1. Home
  2. Loanboox: Das Fintech-Start-up hat hochfliegende Pläne

Fintech-Start-up 
Loanboox: Erst Europa, dann die Welt

Stefan Mühlemann
Stefan Mühlemann gründete 2015 Loanboox. Mittlerweile wurden Darlehen im Ausmass von mehr als zwölf Milliarden Franken nachgefragt. Wachstum ist vor allem im Ausland möglich.Quelle: Keystone

Das Fintech-Start-up Loanboox will sich in den nächsten drei Jahren in ganz Europa verbreiten. Anschliessend ist der Sprung in die USA geplant. Spätestens dann wird ein IPO zum Thema.

Erich Gerbl
Von Erich Gerbl
03.07.2018

Dem auf die Finanzierung von Gemeinden und Kan­tonen spezialisierten Start-up Loan­boox wird die Schweiz nach 21 Monaten der operativen Tätigkeit bereits zu klein. Das von Stefan Mühlemann gegründete Unter­nehmen hat nach Deutschland und ­Österreich jetzt in Frankreich Fuss gefasst. Potenzielle Kunden sind 33 000 französische Gemeinden. Dreimal so viele wie in Deutschland.

Erste Mitarbeiter wurden bereits eingestellt. Ziel ist es, in den kommenden drei Jahren ganz Europa abzudecken. «Man kann die Märkte rasch aufrollen», sagt der 46-Jährige. Das Potenzial ist enorm. Liegt der Finanzierungsbedarf des öffentlich-rechtlichen Sektors und anderer ­Investment-Grade-Schuldner in der Schweiz bei 200 Milliarden Franken, sind es in Europa 13 000 Milliarden. Für Kapitalgeber wie Banken oder Pensionskassen seien die ausländischen Märkte spannend: «Sie bekommen für die gleichen Risiken eine höhere Rendite.»

Sprung in die USA

Ist der alte Kontinent abgedeckt, ist noch nicht Schluss. «Nach Europa kommt die ganze Welt», sagt CEO Mühlemann. Im ersten Schritt plant man den Sprung über den ­Atlantik. In den Vereinigten Staaten ist der Markt für kommunale Finanzierungen rund 18 000 Milliarden Franken gross.

Das Geld für die Expansion holt sich ­Loanboox derzeit in der Series-B-­Finanzierungsrunde, der zweiten Erhöhung der Kapitaleinlagen nach dem Proof of Concept. Man spricht mit Family Offices, Business Angels, Venture-Capital-Gebern, Grossunternehmen und Banken. Die Finanzierungsrunde soll im Herbst ab­geschlossen sein. Noch besitzen Mitarbeiter und Gründer mehr als 80 Prozent der Aktien. Unter die 50-Prozent-Marke wird der Anteil im Zuge der Finanzierungsrunde laut Mühlemann nicht fallen.
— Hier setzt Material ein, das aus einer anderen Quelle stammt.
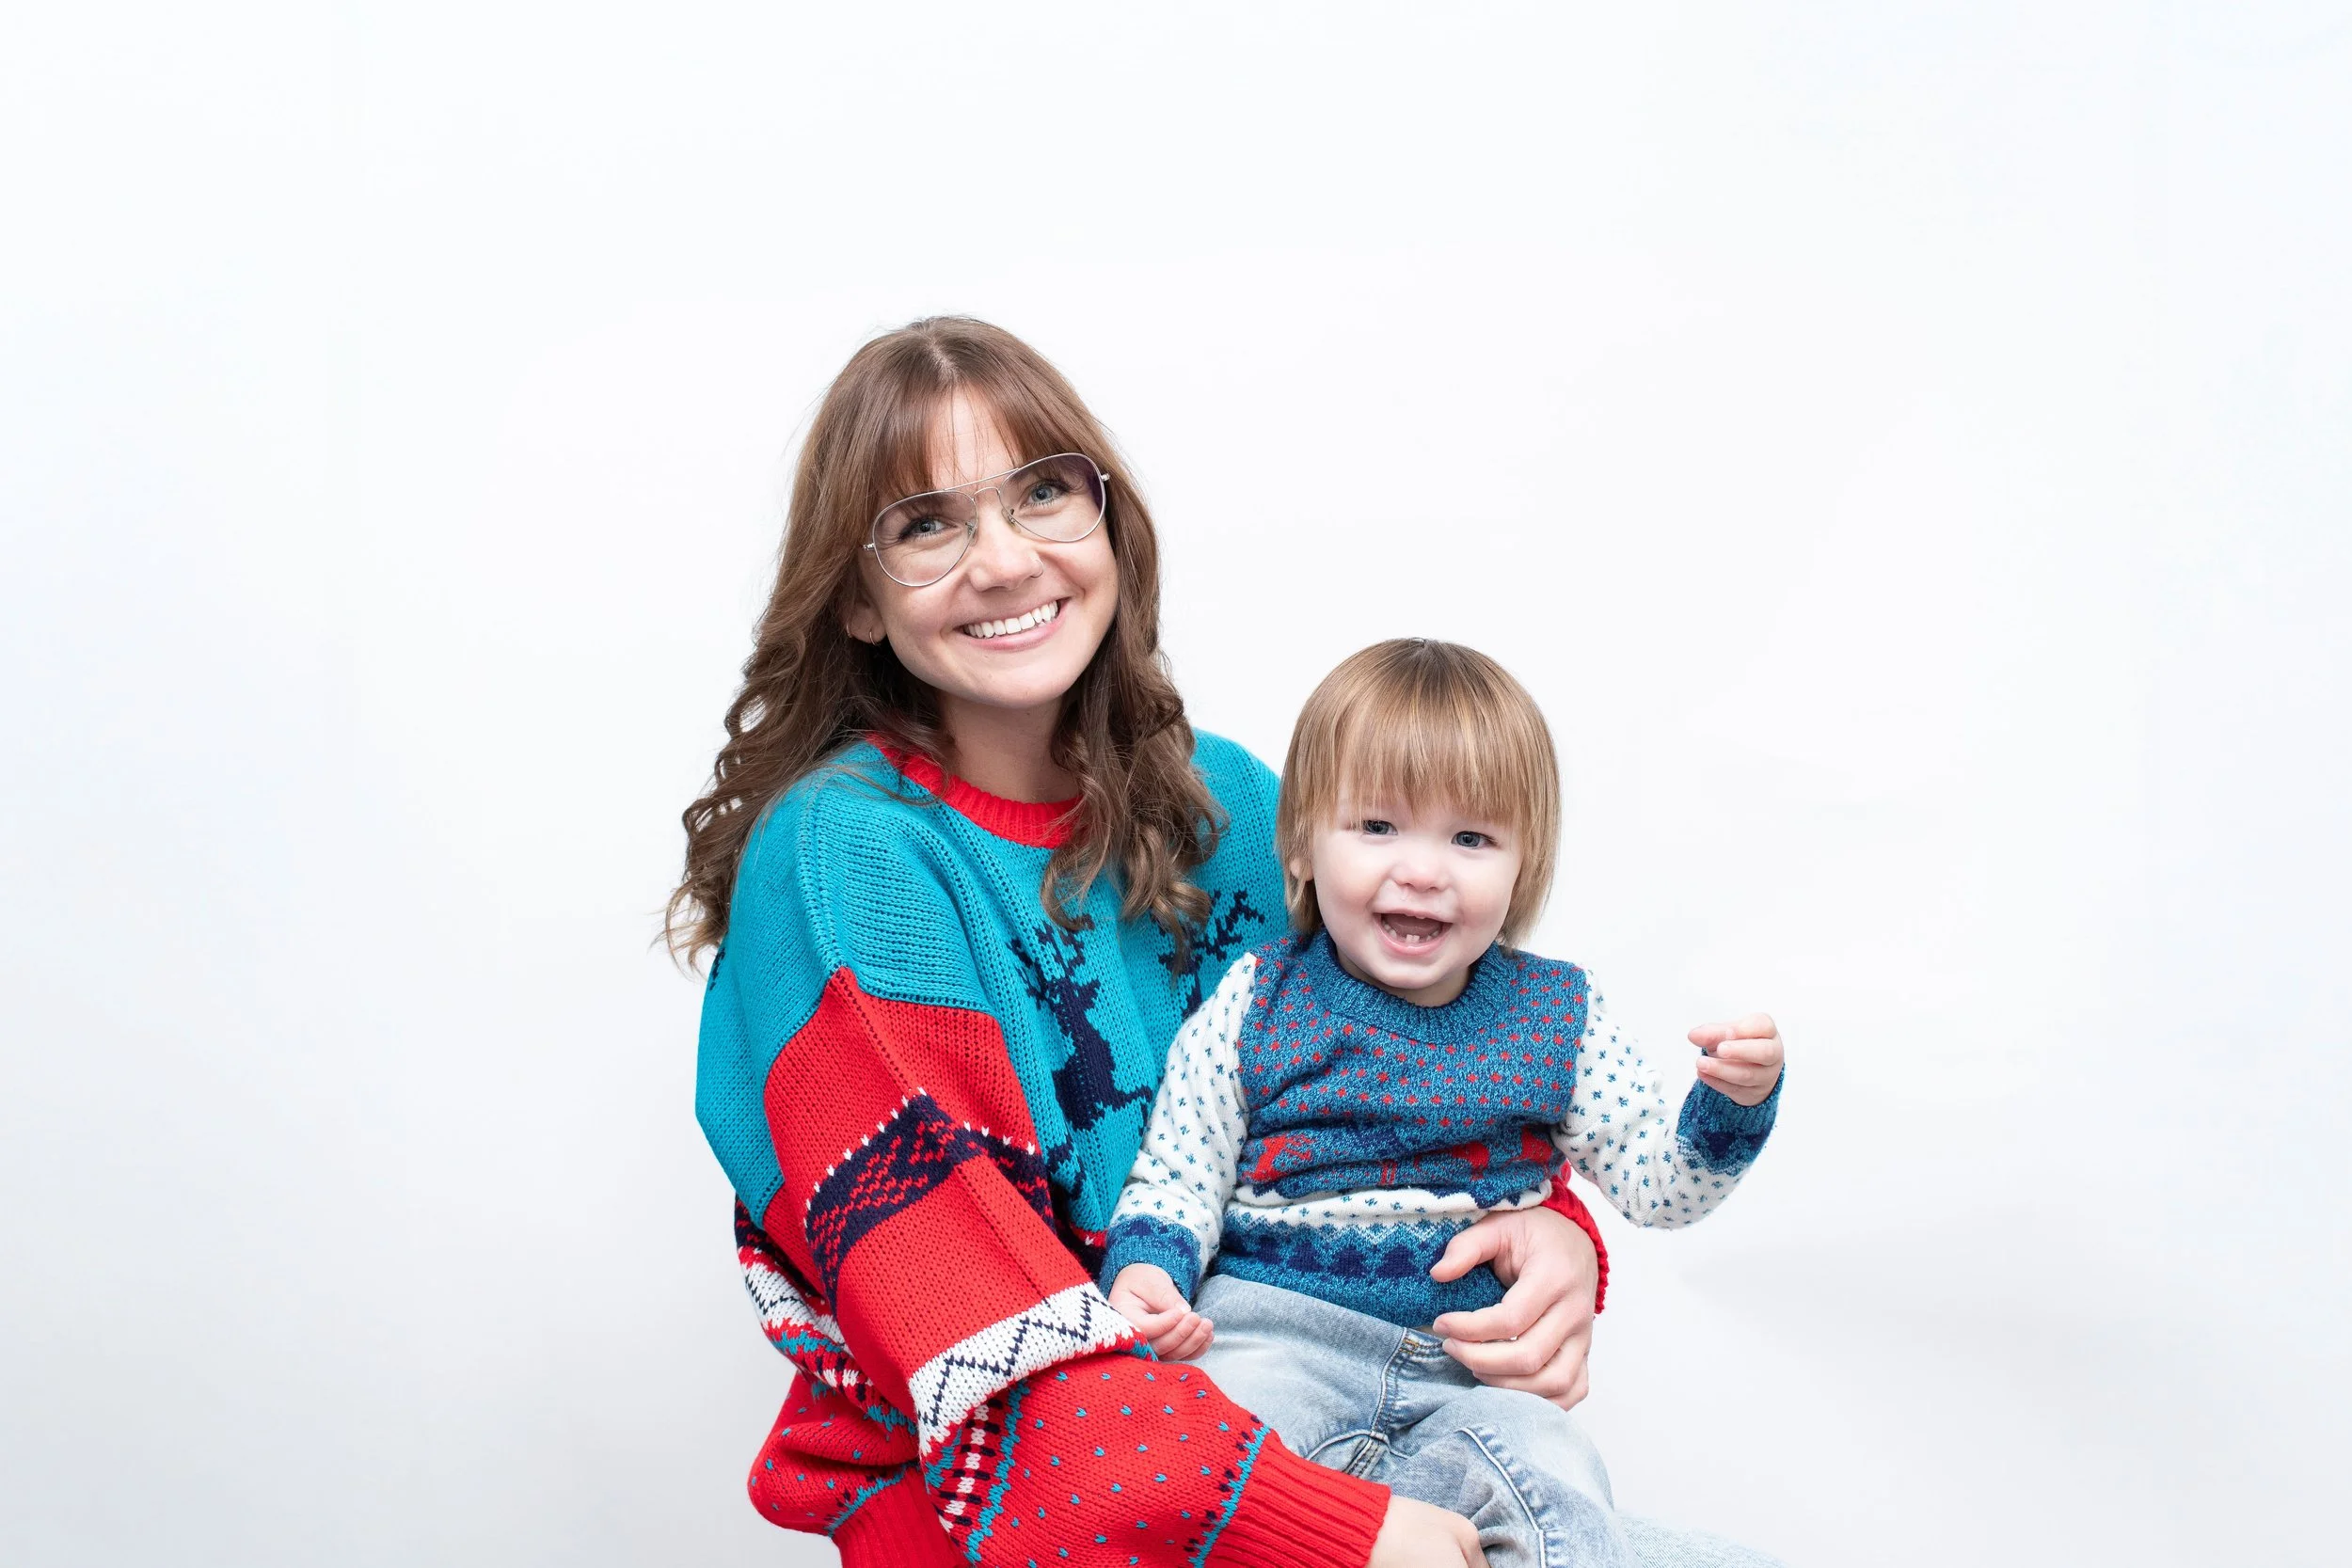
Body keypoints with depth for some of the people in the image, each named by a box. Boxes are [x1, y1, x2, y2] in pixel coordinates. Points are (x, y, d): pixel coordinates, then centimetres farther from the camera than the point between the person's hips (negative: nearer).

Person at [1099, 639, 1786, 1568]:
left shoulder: (1559, 1018, 7)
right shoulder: (1252, 1006, 2)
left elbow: (1660, 1187, 10)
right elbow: (1177, 1176, 5)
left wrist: (1732, 1105, -9)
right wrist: (1148, 1267, -16)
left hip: (1471, 1366, 2)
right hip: (1273, 1325, -2)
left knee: (1548, 1473, -28)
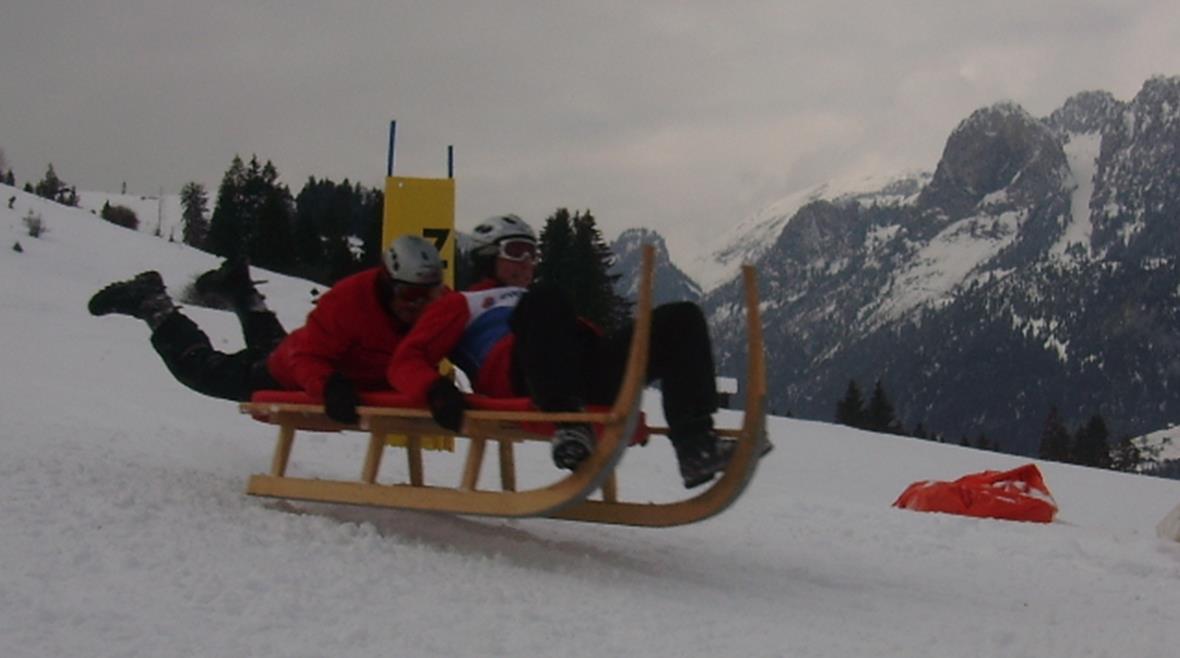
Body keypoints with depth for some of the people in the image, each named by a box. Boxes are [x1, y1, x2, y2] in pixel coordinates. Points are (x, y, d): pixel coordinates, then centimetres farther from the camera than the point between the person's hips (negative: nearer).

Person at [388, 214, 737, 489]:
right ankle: (568, 427, -46)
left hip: (589, 378, 6)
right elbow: (405, 361, 14)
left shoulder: (539, 305, 46)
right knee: (543, 300, -36)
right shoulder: (462, 304, 30)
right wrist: (436, 390, -10)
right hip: (519, 377, -5)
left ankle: (695, 447, -27)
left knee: (682, 318, -12)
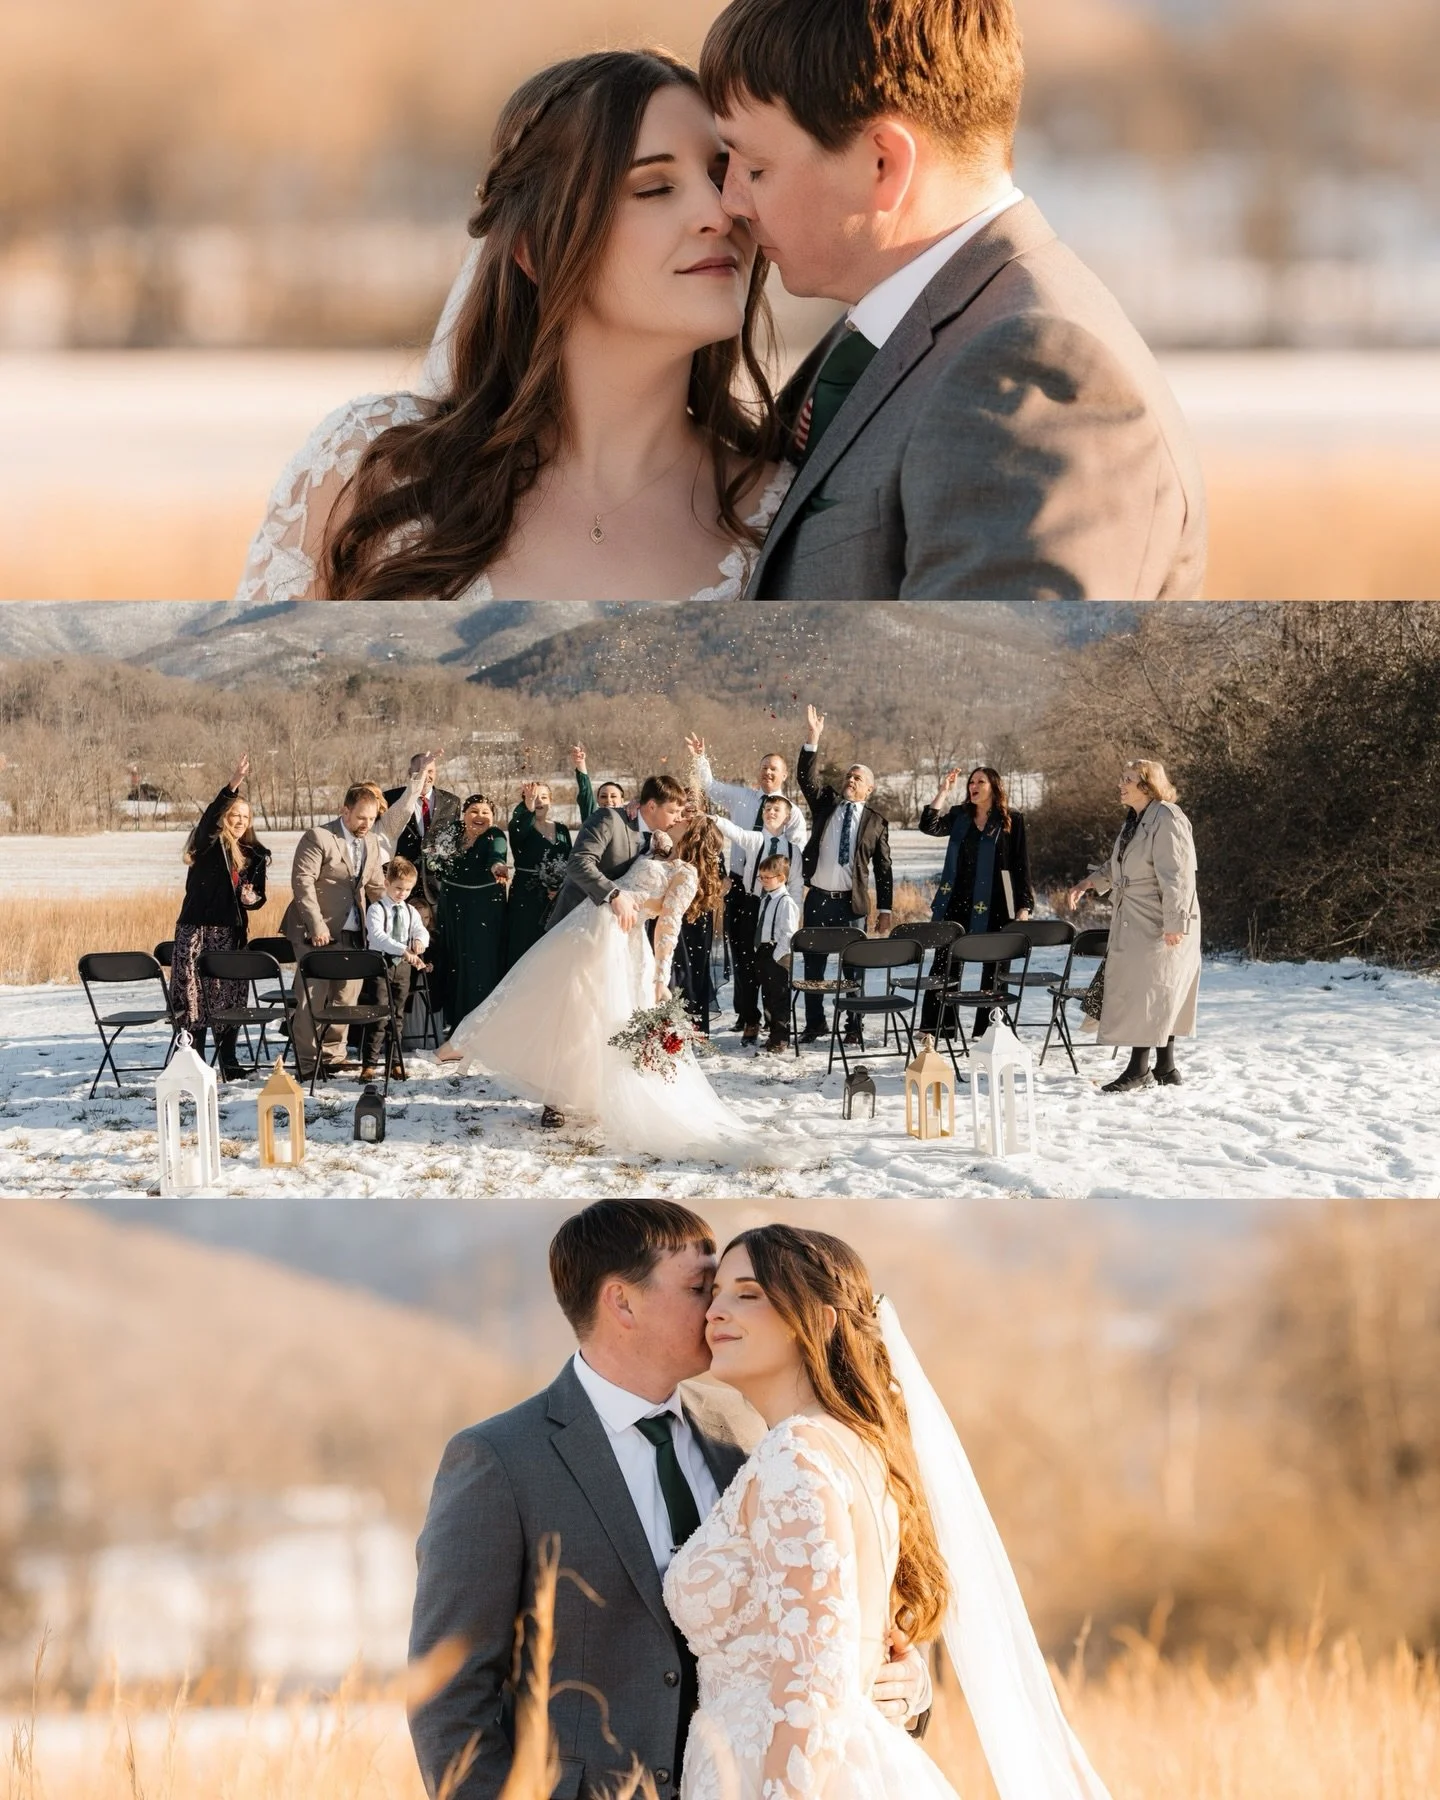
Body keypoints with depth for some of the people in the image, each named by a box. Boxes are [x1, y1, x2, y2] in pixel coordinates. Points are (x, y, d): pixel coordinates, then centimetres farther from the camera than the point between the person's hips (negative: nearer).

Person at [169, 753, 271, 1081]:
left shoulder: (254, 854, 12)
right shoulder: (208, 845, -3)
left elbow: (258, 894, 17)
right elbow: (209, 816, -22)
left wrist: (252, 899, -8)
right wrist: (233, 785, -34)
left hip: (232, 933, 4)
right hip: (197, 930, -4)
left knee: (229, 997, 6)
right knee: (194, 995, -6)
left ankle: (228, 1060, 15)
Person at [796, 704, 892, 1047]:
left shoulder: (876, 822, 3)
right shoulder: (826, 803, 9)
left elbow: (884, 869, 4)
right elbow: (805, 777, -5)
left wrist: (885, 910, 0)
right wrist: (813, 739, -16)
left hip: (852, 902, -2)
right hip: (818, 899, 2)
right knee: (813, 964, 8)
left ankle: (854, 1028, 6)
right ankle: (815, 1023, 19)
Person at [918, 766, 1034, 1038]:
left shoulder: (1012, 822, 1)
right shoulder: (959, 817, 11)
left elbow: (1021, 866, -1)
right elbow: (929, 826, -4)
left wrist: (1024, 906, -6)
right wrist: (943, 792, -7)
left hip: (994, 905, -3)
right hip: (957, 902, 3)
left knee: (992, 968, 2)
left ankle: (985, 1030, 9)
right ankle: (930, 1028, 4)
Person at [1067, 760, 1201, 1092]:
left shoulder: (1167, 820, -15)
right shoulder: (1134, 821, 16)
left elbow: (1175, 875, -21)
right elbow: (1118, 867, 30)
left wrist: (1174, 922, -25)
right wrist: (1092, 882, 14)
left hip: (1159, 927, -10)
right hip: (1132, 925, 10)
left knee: (1150, 992, -8)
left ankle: (1139, 1068, -6)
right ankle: (1165, 1069, 17)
Die Anteile könnte man noch gut brauchen. «Wir wurden von verschiedenen Seiten, darunter auch Börsen, auf ein Initial Public Offering an­gesprochen», sagt Mühlemann. Ihm gefällt die Idee, Bürgern die Möglichkeit zu geben, sich an Loanboox zu beteiligen. In den kommenden Jahren ist ein Börsengang für Mühlemann «sicher eine interessante Lösung und Option».

Ausland zahlt höhere Preise

Doch die Investoren sprechen ein Wörtchen mit. Ihnen gehe es natürlich mitunter um die Maximierung des Gewinns. Im Ausland werden laut Mühlemann für Jungunternehmen höhere Preise bezahlt. «Deshalb werden viele tolle Start-ups am Ende ins Ausland verkauft.»

Loanboox hat die Finanzierung von Gemeinden vollständig digitalisiert und somit verbilligt. Die Zürcher kassieren für die Zusammenführung von Kapitalgebern und -nehmern eine Gebühr von einem Basispunkt. Bisher wurden über die Plattform Darlehen im Ausmass von mehr als zwölf Milliarden Franken nachgefragt.

Das schlägt sich in der Bilanz nieder. Im ersten Quartal lag der Umsatz um rund 800 Prozent über dem Vorjahr. Trotz des hohen Expansionstempos sind schwarze Zahlen geplant. Der Break-even soll etwa auf den Abschluss der Expansion in Europa treffen.